IX. Recommendations and Best Practices

  1. The use of routing devices in buildings should be carefully considered before implementation. In all cases, it is best to check with your School or Center computing director before planning, then consult with ISC N&T before any hardware purchases are made.
  2. The use of NAT has the potential to cause problems for certain applications. It's use should be avoided when possible. The use of Proxy ARP is preferred over NAT.

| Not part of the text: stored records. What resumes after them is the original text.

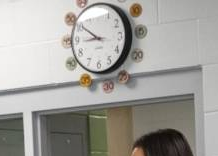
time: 8:50
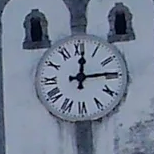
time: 12:14
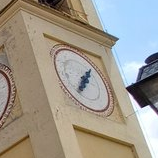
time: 1:06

  3. When connecting any networking device to a PennNet wallplate, it is best to evaluate the area that you intend to serve and to keep associated wiring within the room. If there is a need for larger networking coverage areas, consult with ISC N&T before any wiring begins.

X. Compliance

  1. Verification: ISC Networking does not plan to actively police the network in an effort to discover non compliant routing devices, but will act on those discovered during the normal course of events in operating and/or troubleshooting the network.

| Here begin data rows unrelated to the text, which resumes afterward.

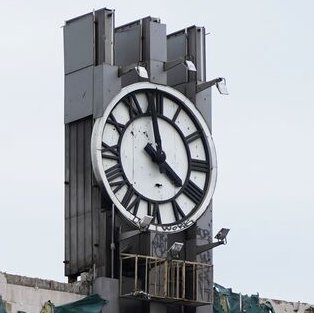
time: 3:58
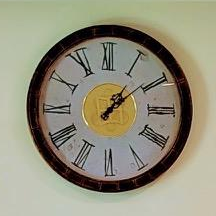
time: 1:09
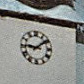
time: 9:09
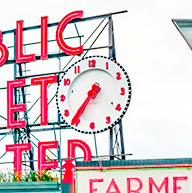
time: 7:36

  2. Notification: Notification shall be made to the LSP for the area. Whenever possible and practical, the system administrator of the routing device(s) will also be notified.
  3. Remedy: Remedy will normally be the immediate disconnection of the routing device(s) from the network until it can be brought into compliance. ISC N&T will offer assistance to the LSP for the area to bring the router configuration and registration into compliance.
  4. Financial Implications: The network user will be responsible for troubleshooting charges associated with interim solution assistance and policy compliance where applicable. See also the Policy on Troubleshooting Charges for PennNet at http://www.net.isc.upenn.edu/policy/approved/20020827-troubleshooting.html
  5. Responsibility: Responsibility for remedy (and associated costs) lies with the network user, or the user's department. In the vast majority of cases, the area LSP will have involvement in the implementation of the remedy.
  6. Time Frame: Non compliant routing devices must be remedied immediately to reduce risk of networking failures for other network users. Interim solutions should be made within 2 business days to allow the network user to continue to receive service. Final solutions should be implemented within 30 days.